Lors de sa deuxième apparition, le Béliorak est doté d'une soucoupe volante avec hélice. Son rôle est marginal mais nostalgique. Il est le seul robot de la trilogie présent dans les trois séries télévisées. Comme dans Mazinger Z, dans Great Mazinger, il reçoit régulièrement l'adjonction d'équipements ou d'appendices aussi improbables qu'inefficaces, supposés « améliorer » le robot en lui conférant notamment la capacité de voler. Il retrouve Goldorak dans le cour-métrage L'attaque du Dragosaure.

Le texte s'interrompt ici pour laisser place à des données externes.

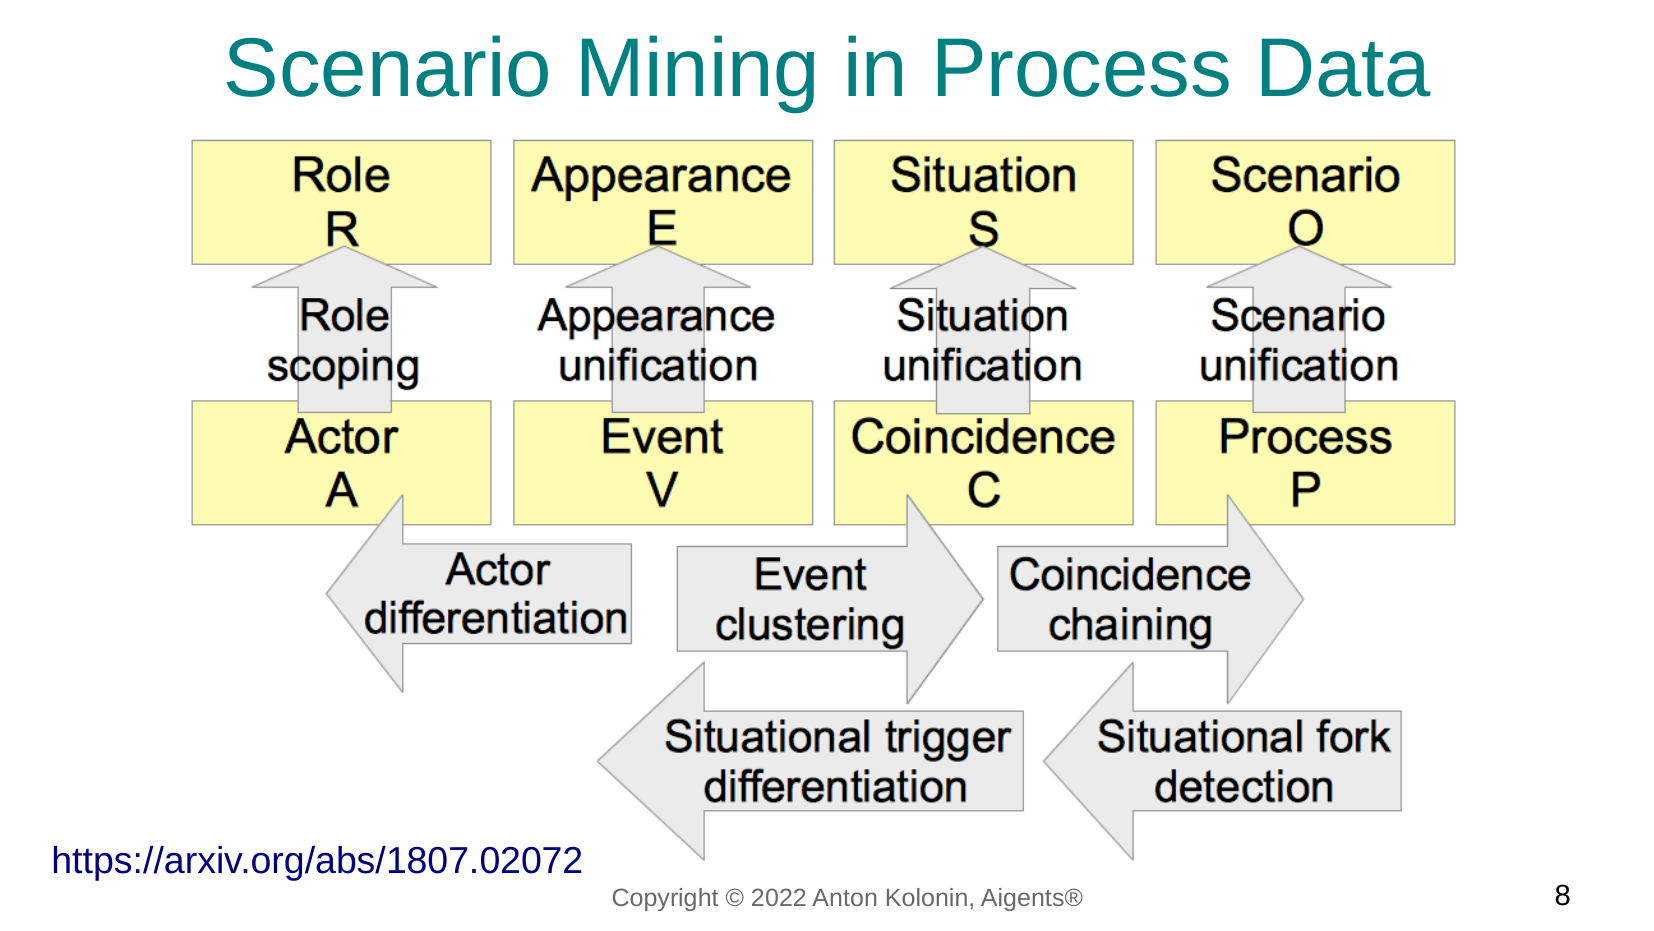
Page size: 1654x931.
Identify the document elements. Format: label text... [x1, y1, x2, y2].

picture [184, 131, 1462, 869]
text_box Scenario Mining in Process Data [0, 0, 1653, 135]
text_box https://arxiv.org/abs/1807.02072 [36, 831, 599, 889]
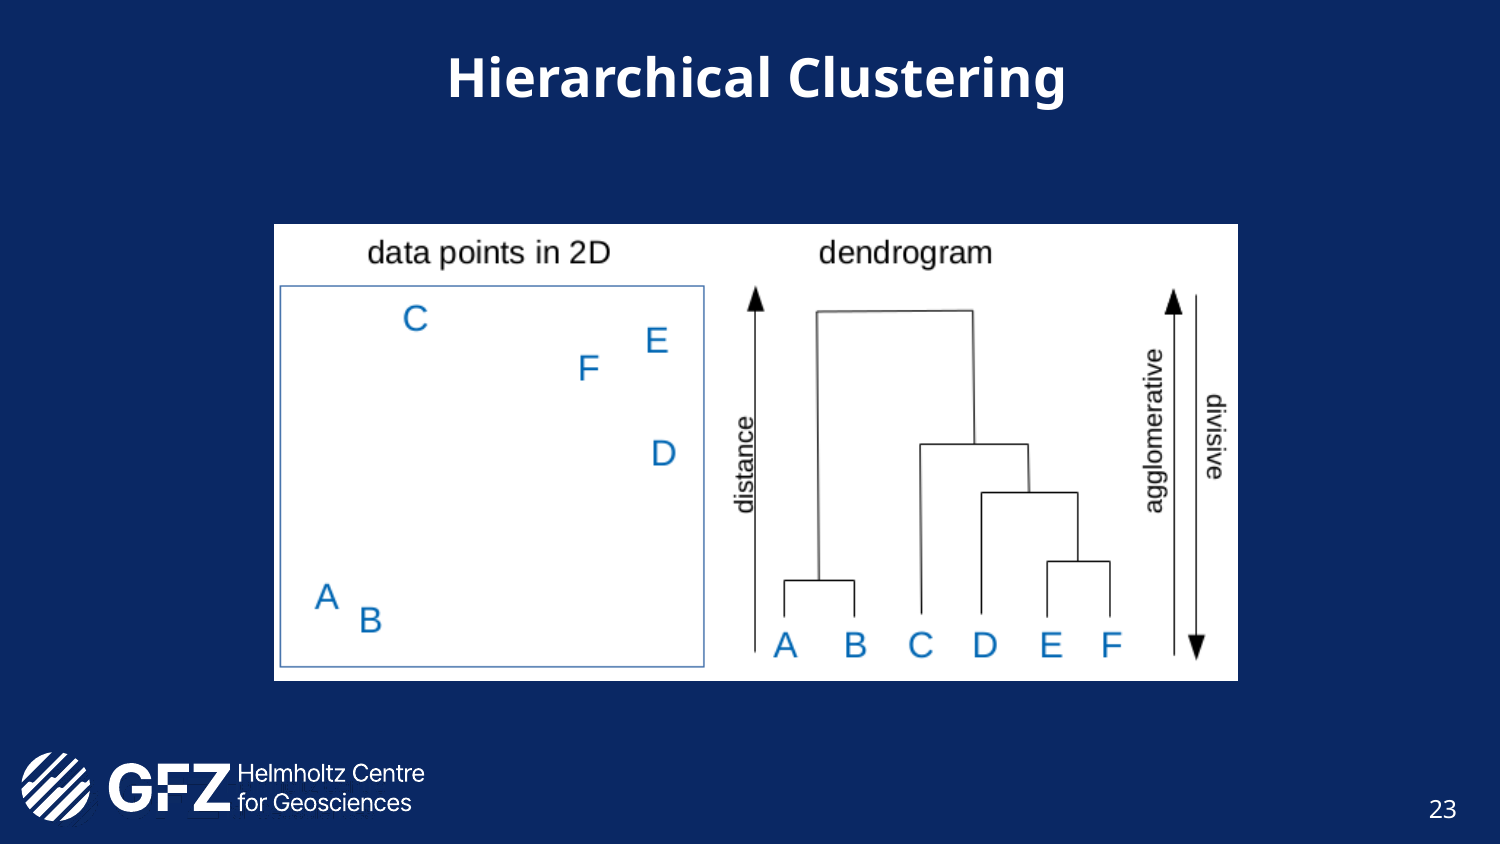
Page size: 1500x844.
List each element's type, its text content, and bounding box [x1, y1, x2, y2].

picture [274, 224, 1238, 681]
picture [39, 767, 48, 776]
picture [39, 767, 385, 827]
picture [39, 767, 65, 788]
picture [39, 767, 83, 805]
picture [377, 800, 385, 809]
title Hierarchical Clustering [39, 35, 1475, 198]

On peut remarquer que sa réapparition dans l'épisode 14 du 4 janvier 1976 correspond à la publication dans la même période d'un manga humoristique de Tadashi Makimura et Dynamic Pro publié avec le titre « Tadaà, je suis Boss Robot ! » (Jan ja jān Bosuborotto dai), dont le protagoniste n'est pas Bélier mais son robot, qui ici a sa propre conscience d'être humain et a aussi des dimensions humaines. Lors de l'introduction de l'épisode le robot fait ses débuts avec « Bonne année à tous ! Oui oui oui oui... », c'est-à-dire qu'il utilise l'expression trouvée dans le titre du manga, ce qui la fait percevoir comme une référence voulue à cette œuvre. Nous pouvons ainsi voir ce retour comme un coup publicitaire.[5].
Postérité
Très aimé du public japonais, le Béliorak incarne un humour impliquant une part de violence physique volontairement exagérée. Son design ridicule et sa résilience comique en font un anti-héros attachant. Il reste culte dans la communauté super robot, avec des figurines, apparitions dans les jeux et références culturelles. Au Japon comme à l’international, il symbolise une partie de l’esprit Go Nagai : mélange d’action, drame et absurdité. Béliorak a inspiré d’autres robots comiques dans le genre. Sa postérité perdure, confirmant sa place unique dans la franchise Mazinger.
Galerie
Notes
- ↑ https://mazinger.fandom.com/wiki/Boss_Borot/TV
- ↑ https://en.wikipedia.org/wiki/Grendizer,_Getter_Robo_G,_Great_Mazinger:_Kessen!_Daikaijuu
- ↑ https://note.com/loyal_nerine7072/n/nb24dc3afa2f9
- ↑ Ainsi, peut-on à l'occasion le voir affublé d'ailes ou de ballons accrochés dans le dos, mais aussi de divers autres gadgets totalement surréalistes, allant de paires de bras supplémentaires à des poings rotatifs empruntés à Great Mazinger.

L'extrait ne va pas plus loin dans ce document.